Update: 2016-03-21 22:31 GMT
An EU-Turkey deal to tackle the migrant crisis has formally come into effect.

Under the deal, migrants arriving in Greece are now expected to be sent back to Turkey if they do not apply for asylum or their claim is rejected.

The influx of people crossing to Greek islands grew ahead of the deadline, and Greece said it would not be able to implement the deal immediately.

On Sunday, volunteers on the Greek island of Lesbos were dealing with the first arrivals under the new regime.

Just hours before the agreement came into force, a four-month-old baby girl drowned when a boat carrying migrants sank off the Turkish coast, Turkey’s Anadolu agency reported.

The deal says that for every Syrian migrant sent back to Turkey, one Syrian already in Turkey will be resettled in the EU.

However, there were still many doubts about the implementation of the agreement, including how the migrants would be sent back.

Some 2,300 experts, including security and migration officials and translators, are set to arrive in Greece to help enforce the deal.

But Greek officials said none of the experts had yet arrived and the deal could not be implemented immediately as key details still needed to be worked out.

“A plan like this cannot be put in place in only 24 hours,” said government migration spokesman Giorgos Kyritsis.

With the deal, it is hoped people will be discouraged from making the dangerous journey by sea from Turkey to Greece. In return, Turkey will receive aid and political concessions.

Since January 2015, one million migrants and refugees have entered the EU by boat from Turkey to Greece. More than 143,000 have arrived this year alone, and about 460 have died, according to the International Organization for Migration.

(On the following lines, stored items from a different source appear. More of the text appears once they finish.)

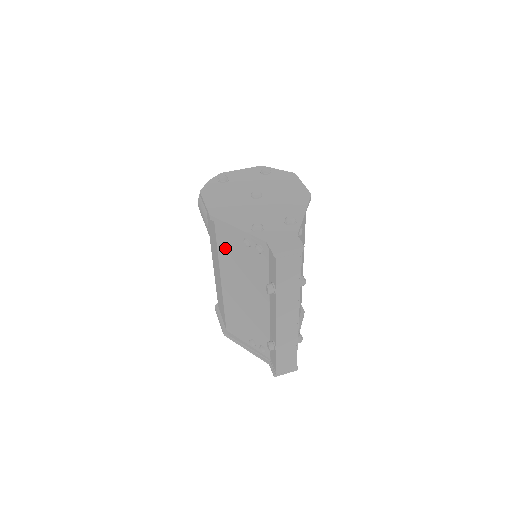
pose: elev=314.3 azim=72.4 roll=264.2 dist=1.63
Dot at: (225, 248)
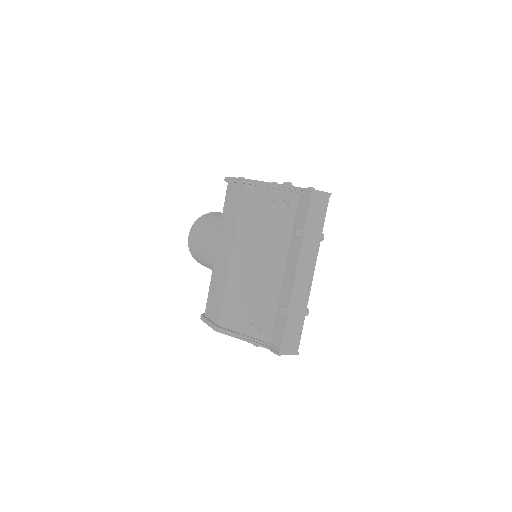
Dot at: (248, 214)
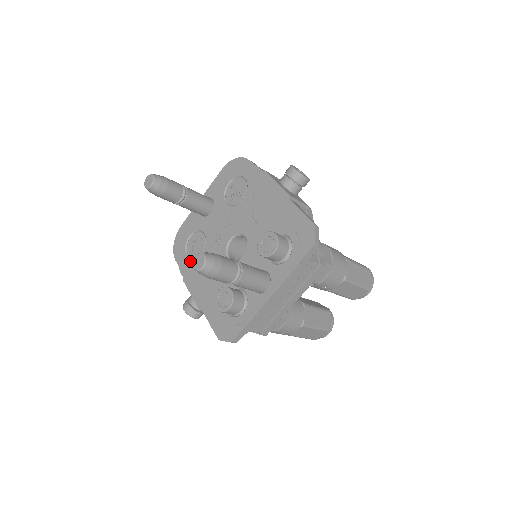
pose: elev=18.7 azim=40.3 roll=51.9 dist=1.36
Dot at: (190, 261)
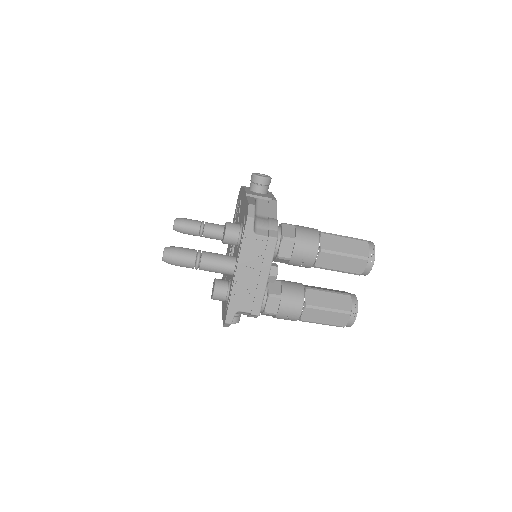
Dot at: (223, 279)
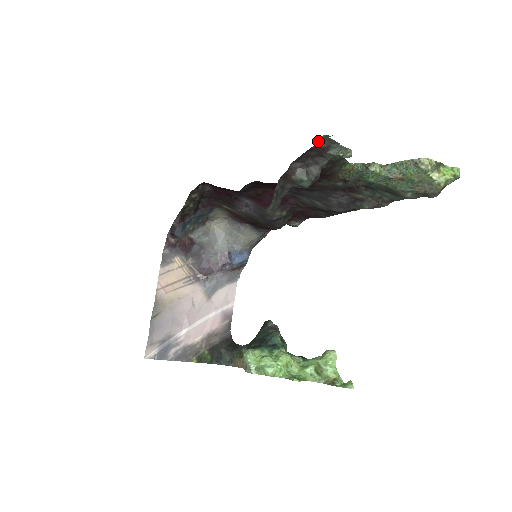
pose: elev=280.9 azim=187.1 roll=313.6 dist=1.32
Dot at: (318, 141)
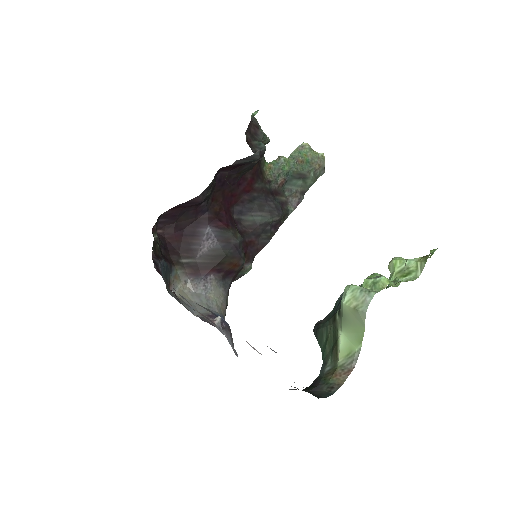
Dot at: (251, 119)
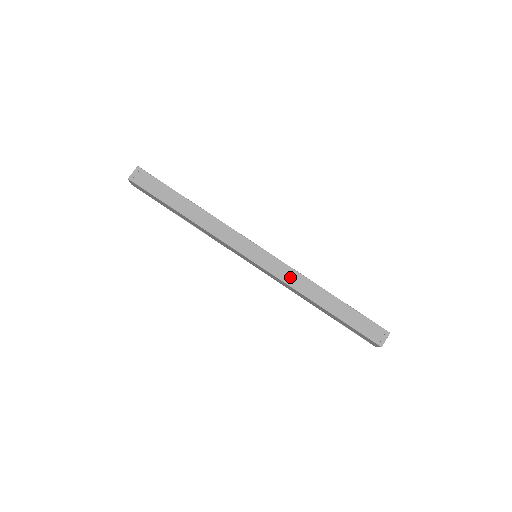
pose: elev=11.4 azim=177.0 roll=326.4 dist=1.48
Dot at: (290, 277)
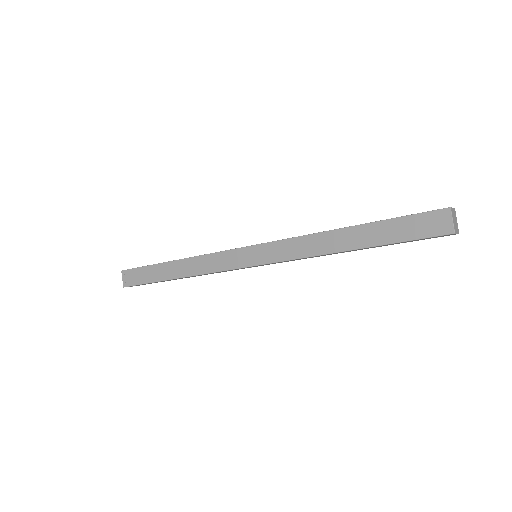
Dot at: (294, 249)
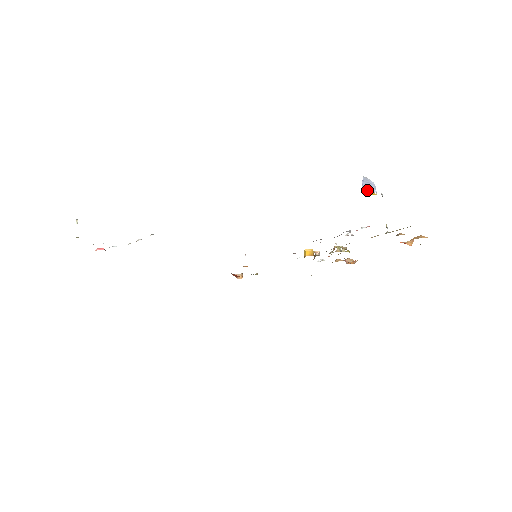
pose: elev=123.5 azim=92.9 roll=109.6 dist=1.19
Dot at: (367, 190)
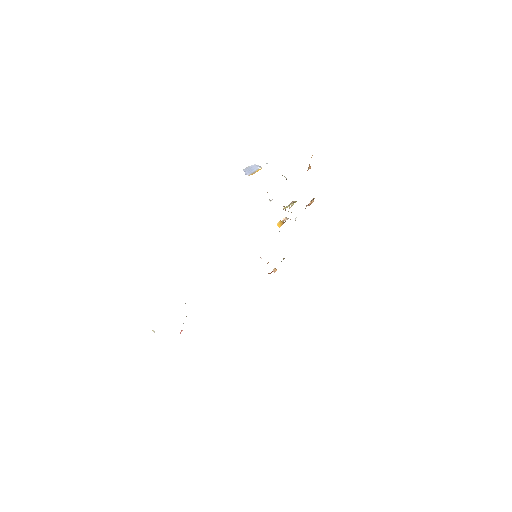
Dot at: (252, 173)
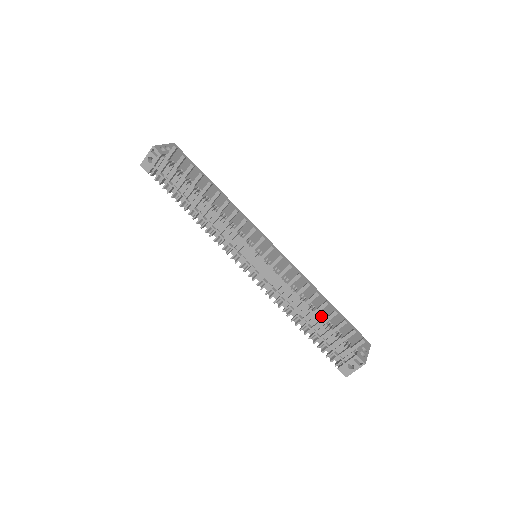
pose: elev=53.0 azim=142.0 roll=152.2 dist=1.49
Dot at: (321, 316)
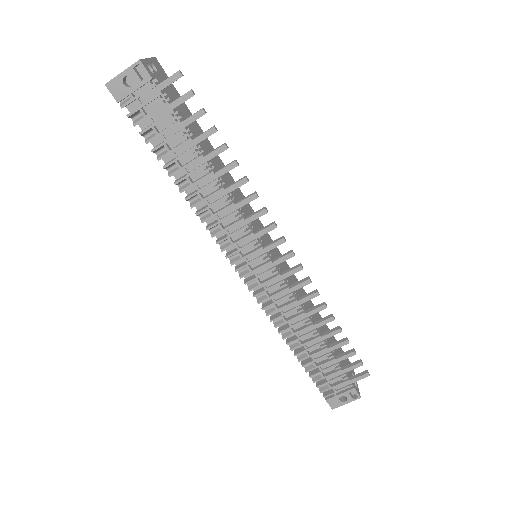
Dot at: (326, 342)
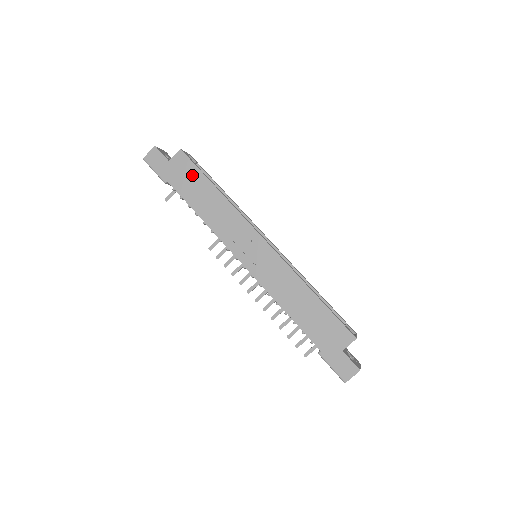
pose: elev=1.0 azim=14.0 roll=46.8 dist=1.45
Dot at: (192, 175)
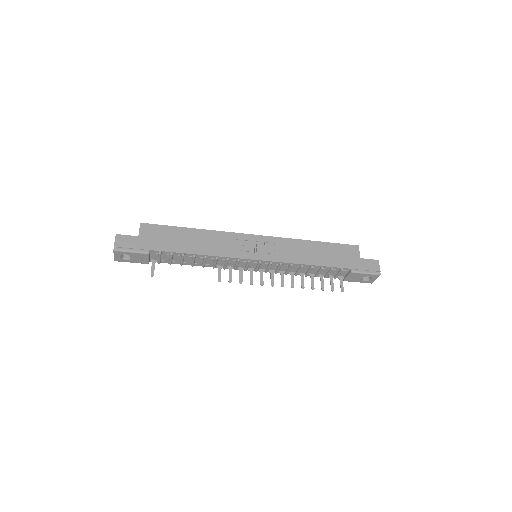
Dot at: (166, 233)
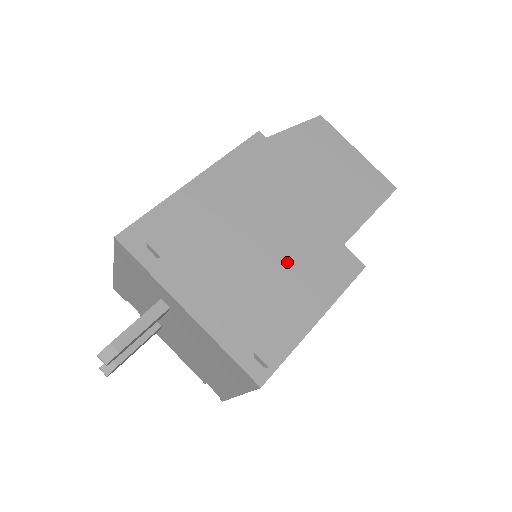
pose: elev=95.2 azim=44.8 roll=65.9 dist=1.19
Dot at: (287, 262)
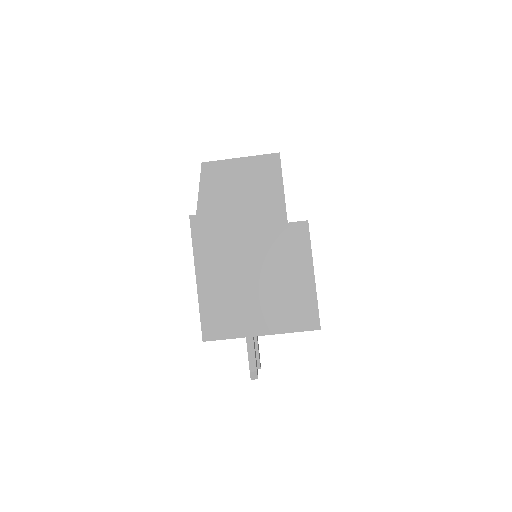
Dot at: (274, 265)
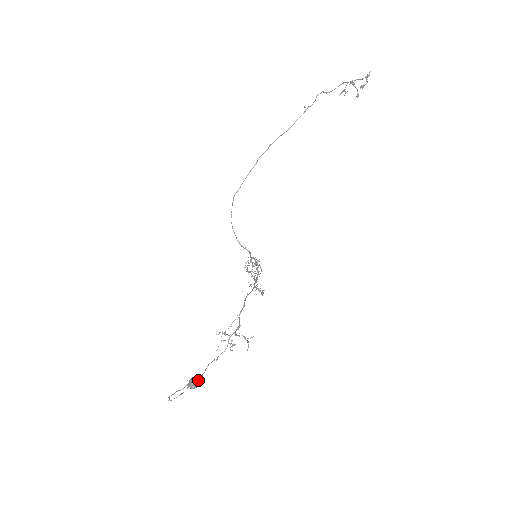
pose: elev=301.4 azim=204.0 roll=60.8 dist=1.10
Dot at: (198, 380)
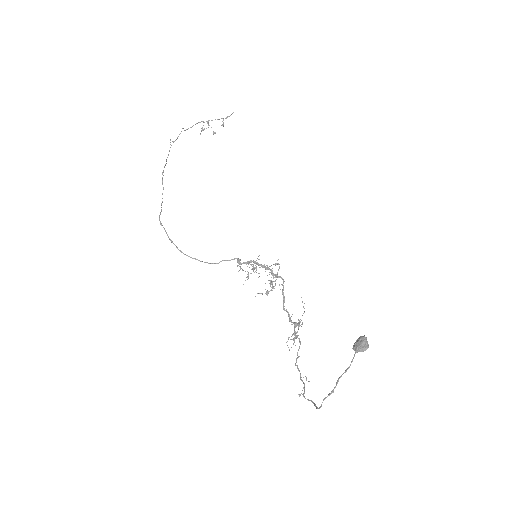
Dot at: (366, 338)
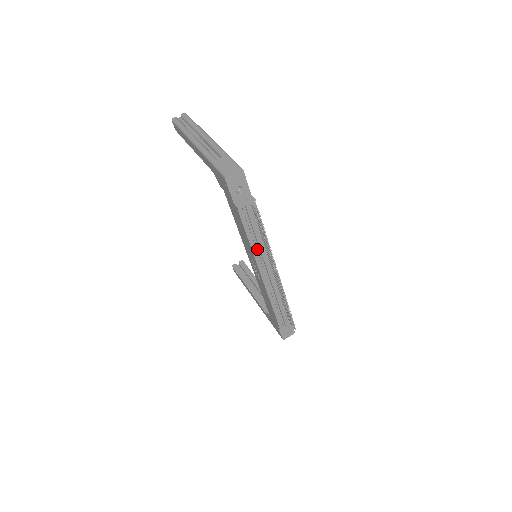
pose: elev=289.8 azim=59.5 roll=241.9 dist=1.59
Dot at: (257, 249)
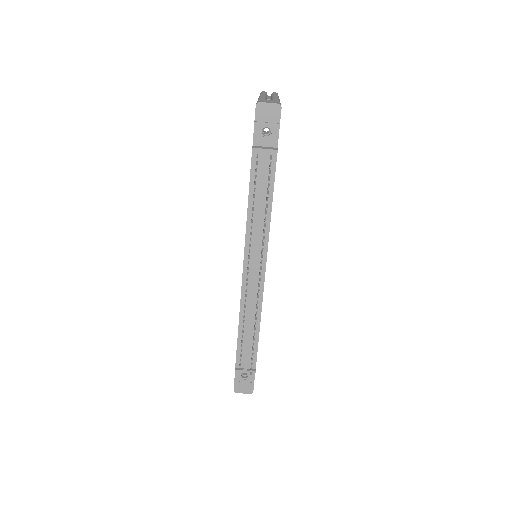
Dot at: (253, 225)
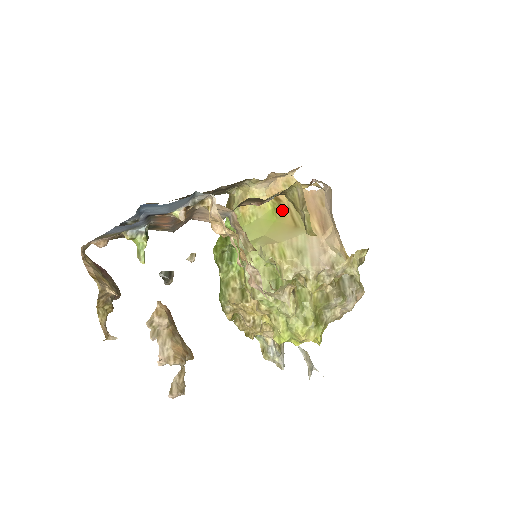
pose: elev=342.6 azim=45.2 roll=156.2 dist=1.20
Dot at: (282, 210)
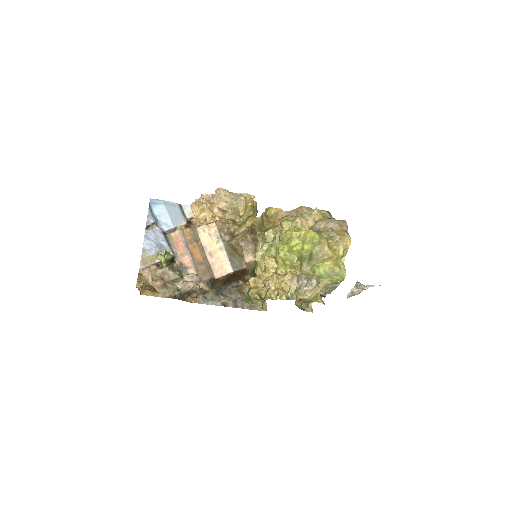
Dot at: occluded
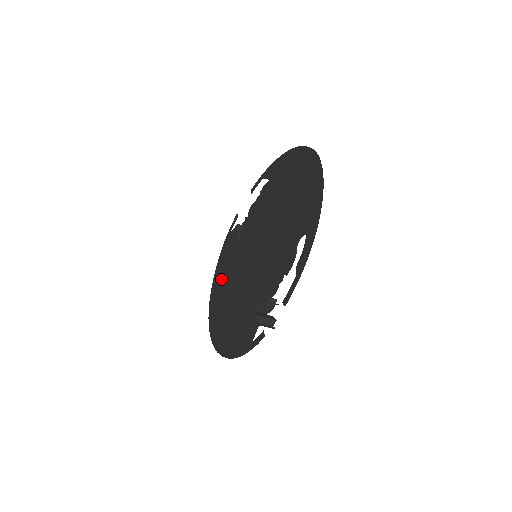
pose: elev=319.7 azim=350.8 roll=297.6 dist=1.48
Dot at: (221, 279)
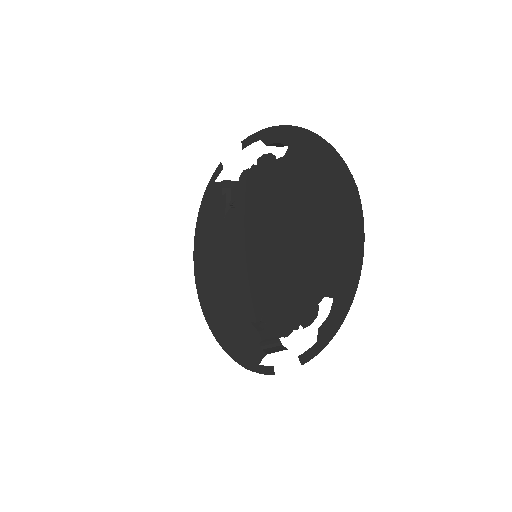
Dot at: (207, 244)
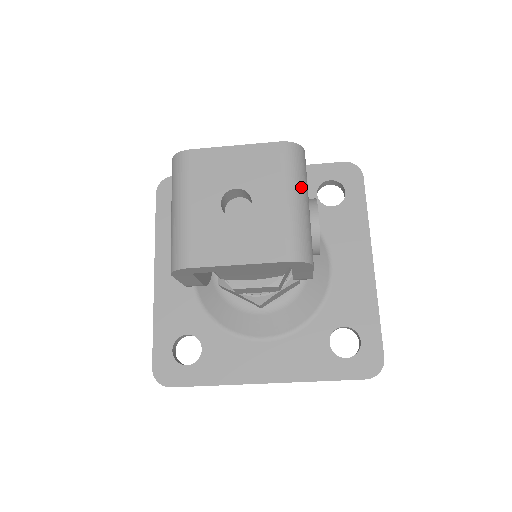
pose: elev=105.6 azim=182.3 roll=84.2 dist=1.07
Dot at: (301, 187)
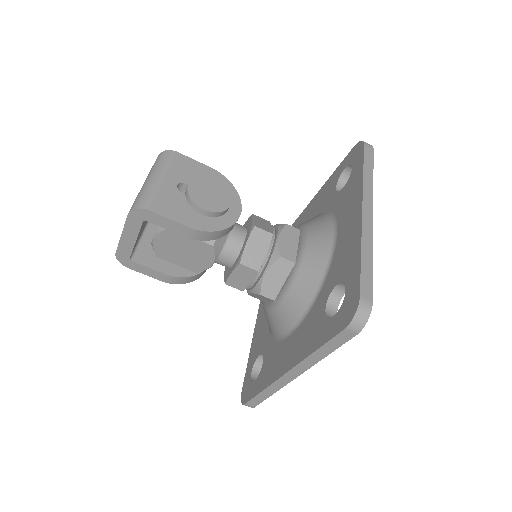
Dot at: (156, 171)
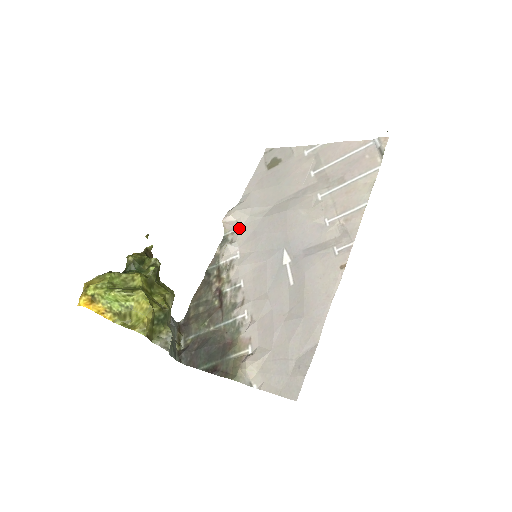
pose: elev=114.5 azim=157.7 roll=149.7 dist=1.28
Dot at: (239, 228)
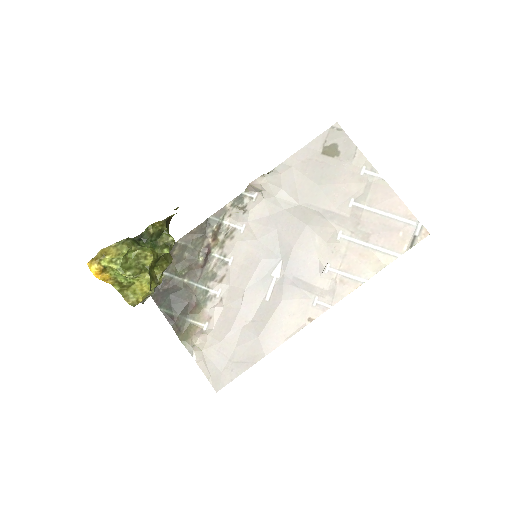
Dot at: (259, 199)
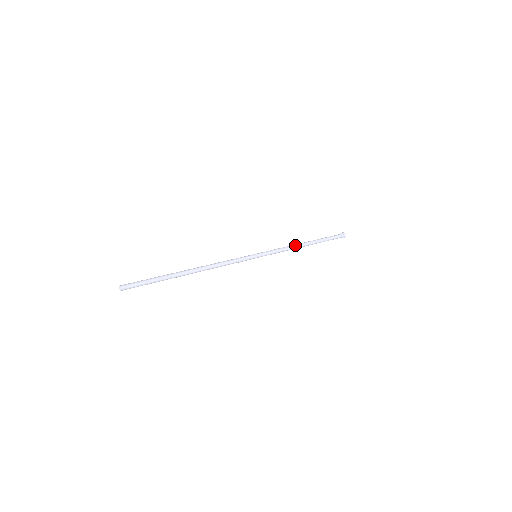
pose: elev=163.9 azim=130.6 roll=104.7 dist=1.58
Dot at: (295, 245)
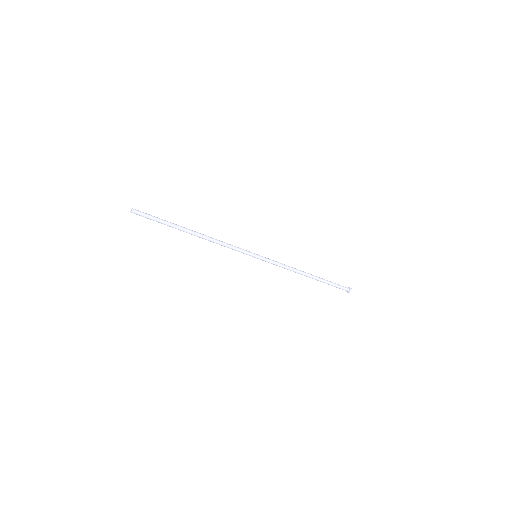
Dot at: (295, 269)
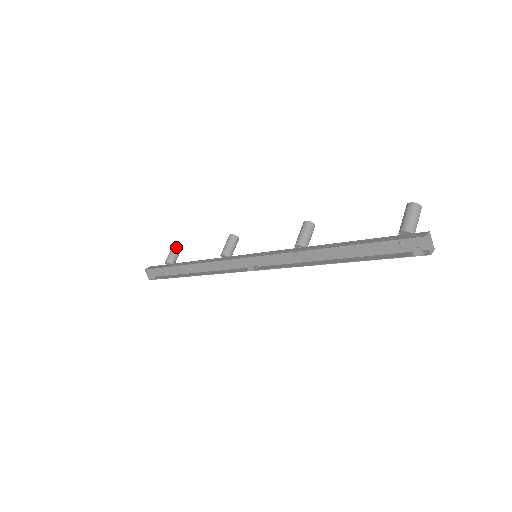
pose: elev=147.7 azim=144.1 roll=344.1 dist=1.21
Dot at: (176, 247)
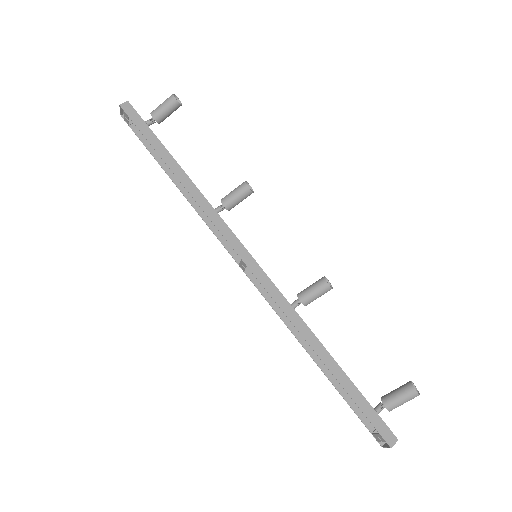
Dot at: (174, 104)
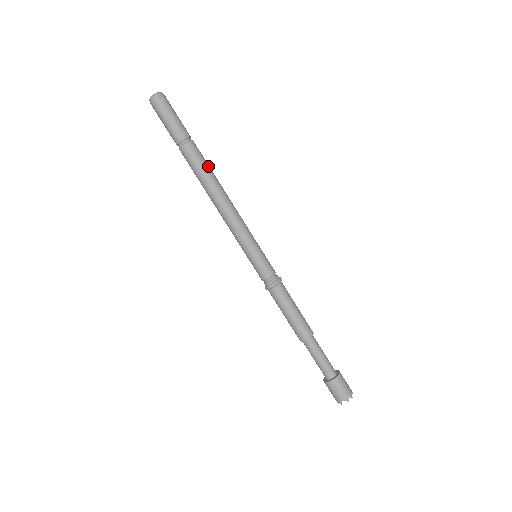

Most of them are keen to go to Germany and other northern European Union countries, and tens of thousands are now stuck in Greece as their route north has been blocked.

Critics, however, have said the deal could force migrants determined to reach Europe to start using other and potentially more dangerous routes, such as the journey between North Africa and Italy.

On Saturday, the Italian coastguard said more than 900 people were rescued amid an increase in traffic through the Strait of Sicily.

And Libyan authorities said the bodies of four women were recovered but at least 20 others were still missing after a boat carrying migrants sank off the country’s coast.

Officials there said they rescued nearly 600 people from three other boats on Saturday.